EXTRAÑO INCIDENTE EN CASA DEL DICTADOR

La ex casa de Pinochet, ubicada en Presidente Errázuriz de la comuna de las Condes, hoy propiedad del Ejército, apareció esta mañana con una pared entera destruida.

Lo extraño del incidente es que la fuerza que destruyó el muro sur de la propiedad vino desde dentro, como si una fuerza hubiese salido del interior de la casa. Lo que más ha desconcertado a los peritos es que no hay rastros de explosiones ni quemaduras. Vecinos del sector han declarado que a eso de las 5 de la mañana escucharon un gran estruendo, seguido de un sonido agudo similar al de un avión despegando. En el patio del recinto, fueron encontrados dos rastros similares a patines de helicópteros que hundieron un par de plantas.
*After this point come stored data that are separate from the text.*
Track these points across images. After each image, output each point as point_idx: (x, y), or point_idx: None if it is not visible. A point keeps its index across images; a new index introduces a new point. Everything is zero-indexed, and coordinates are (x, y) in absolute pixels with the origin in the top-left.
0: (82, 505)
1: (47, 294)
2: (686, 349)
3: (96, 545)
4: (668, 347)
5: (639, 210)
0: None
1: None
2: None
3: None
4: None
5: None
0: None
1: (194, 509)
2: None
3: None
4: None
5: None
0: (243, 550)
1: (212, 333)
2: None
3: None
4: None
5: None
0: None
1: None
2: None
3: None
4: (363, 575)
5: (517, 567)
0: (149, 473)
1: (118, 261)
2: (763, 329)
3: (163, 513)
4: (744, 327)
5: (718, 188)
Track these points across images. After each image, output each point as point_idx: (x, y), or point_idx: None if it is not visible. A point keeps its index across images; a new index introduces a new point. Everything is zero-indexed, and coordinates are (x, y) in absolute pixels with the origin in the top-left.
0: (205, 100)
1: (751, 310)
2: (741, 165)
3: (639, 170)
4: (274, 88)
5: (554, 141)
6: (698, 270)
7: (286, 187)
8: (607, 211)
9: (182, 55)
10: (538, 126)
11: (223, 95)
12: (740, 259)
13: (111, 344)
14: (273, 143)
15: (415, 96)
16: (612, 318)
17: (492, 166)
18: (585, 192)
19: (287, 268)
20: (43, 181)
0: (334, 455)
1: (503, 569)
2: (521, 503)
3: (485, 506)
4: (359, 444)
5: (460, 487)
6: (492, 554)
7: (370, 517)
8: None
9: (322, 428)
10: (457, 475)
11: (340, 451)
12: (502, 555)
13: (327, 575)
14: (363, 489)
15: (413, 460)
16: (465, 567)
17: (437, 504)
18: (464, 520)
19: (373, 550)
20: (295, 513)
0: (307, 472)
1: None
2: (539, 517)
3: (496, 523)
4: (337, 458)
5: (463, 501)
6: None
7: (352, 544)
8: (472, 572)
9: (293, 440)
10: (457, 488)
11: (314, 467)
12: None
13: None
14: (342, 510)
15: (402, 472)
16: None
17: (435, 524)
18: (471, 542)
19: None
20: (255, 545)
La familia Pinochet, que esta mañana examinó el recinto, declaró a la prensa que nada había sido robado, excepto una pistola semiautomática Walter P-38 con mira láser, silenciador y hombreras que le fuera regalado al difunto dictador en 1985, por un empresario norteamericano. Sin embargo, Marco Antonio Pinochet señaló después que tan raro como lo sucedido a la casa, es el hecho de que alrededor del boquete del muro quedaron desparramados restos del estuche donde su padre guardaba esta arma, «estaba cerrada con llave y fue como si hubiese reventado desde el interior». Carabineros y bomberos no tienen explicación para lo sucedido. Como dato anexo, la Walter P-38 era el arma favorita de Pinochet, la que nunca usó pero siempre guardó con especial cuidado. Uno de sus más cercanos aseguró que el ex gobernante le atribuida poderes especiales a esa arma, apuntándalo como la clave del poder de su gobierno.